** START OF Passage **

4.4. Upgrading Red Hat Ceph Storage Dashboard

The following procedure outlines the steps to upgrade Red Hat Ceph Storage Dashboard from version 3.1 to 3.2.

Before upgrading, ensure Red Hat Ceph Storage is upgraded from version 3.1 to 3.2. See 4.1. Upgrading the Storage Cluster for instructions.

Warning

The upgrade procedure will remove historical Storage Dashboard data.

Procedure

  1. As the root user, update the cephmetrics-ansible package from the Ansible administration node:

    [root@admin ~]# yum update cephmetrics-ansible
  2. Change to the /usr/share/cephmetrics-ansible directory:

    [root@admin ~]# cd /usr/share/cephmetrics-ansible
  3. Install the updated Red Hat Ceph Storage Dashboard:

    [root@admin cephmetrics-ansible]# ansible-playbook -v playbook.yml

Chapter 5. Monitoring Ceph Clusters Running in Containers with the Red Hat Ceph Storage Dashboard

The Red Hat Ceph Storage Dashboard provides a monitoring dashboard to visualize the state of a Ceph Storage Cluster. Also, the Red Hat Ceph Storage Dashboard architecture provides a framework for additional modules to add functionality to the storage cluster.

Prerequisites

  • A Red Hat Ceph Storage cluster running in containers

5.1. The Red Hat Ceph Storage Dashboard

The Red Hat Ceph Storage Dashboard provides a monitoring dashboard for Ceph clusters to visualize the storage cluster state. The dashboard is accessible from a web browser and provides a number of metrics and graphs about the state of the cluster, Monitors, OSDs, Pools, or the network.

With the previous releases of Red Hat Ceph Storage, monitoring data was sourced through a collectd plugin, which sent the data to an instance of the Graphite monitoring utility. Starting with Red Hat Ceph Storage 3.2, monitoring data is sourced directly from the ceph-mgr daemon, using the ceph-mgr Prometheus plugin.

The introduction of Prometheus as the monitoring data source simplifies deployment and operational management of the Red Hat Ceph Storage Dashboard solution, along with reducing the overall hardware requirements. By sourcing the Ceph monitoring data directly, the Red Hat Ceph Storage Dashboard solution is better able to support Ceph clusters deployed in containers.

Note

With this change in architecture, there is no migration path for monitoring data from Red Hat Ceph Storage 2.x and 3.0 to Red Hat Ceph Storage 3.2.

The Red Hat Ceph Storage Dashboard uses the following utilities:

  • The Ansible automation application for deployment.

** END OF Passage **
** START OF Available data **

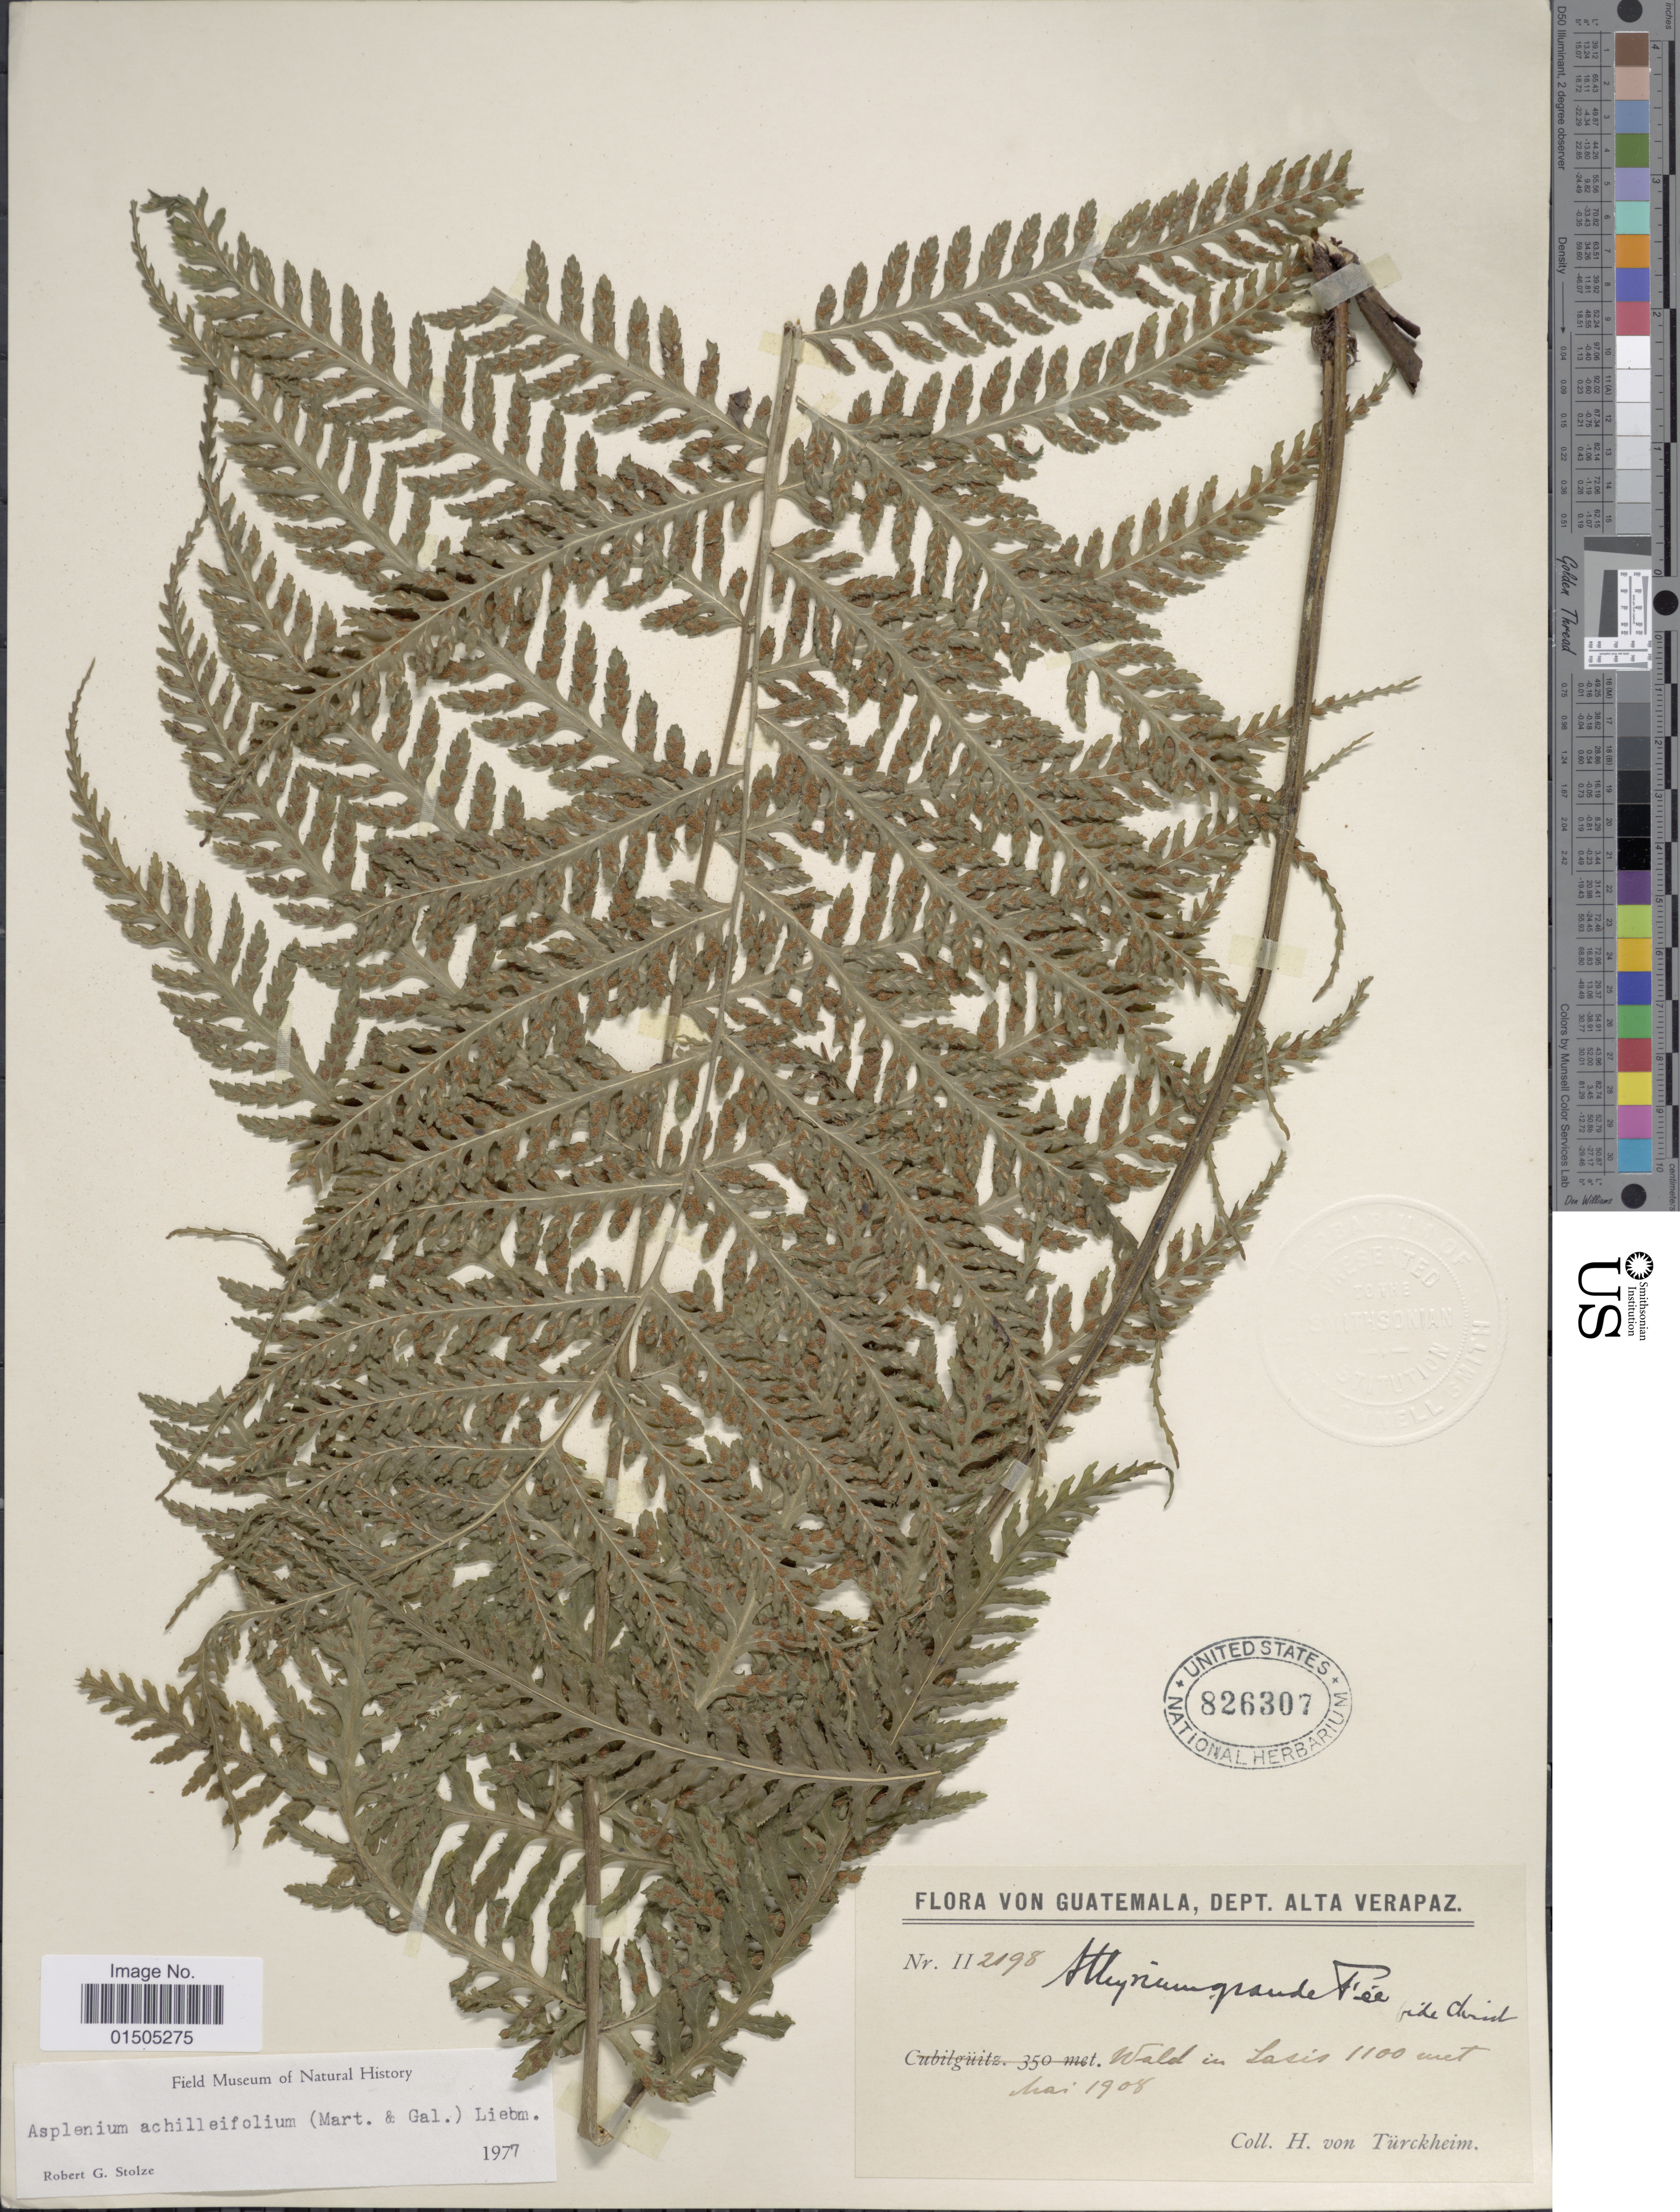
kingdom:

** END OF Available data **

Exercise tasks>
A. In the Ceph Dashboard passage, which plugin sources monitoring data from the ceph-mgr daemon starting with Red Hat Ceph Storage 3.2?
B. Quote the Ceph Dashboard passage from "With this change" to "application for deployment.".
You won't need the listing.

Solutions to the tasks>
A. The ceph-mgr Prometheus plugin.

B.
With this change in architecture, there is no migration path for monitoring data from Red Hat Ceph Storage 2.x and 3.0 to Red Hat Ceph Storage 3.2.

The Red Hat Ceph Storage Dashboard uses the following utilities:

  • The Ansible automation application for deployment.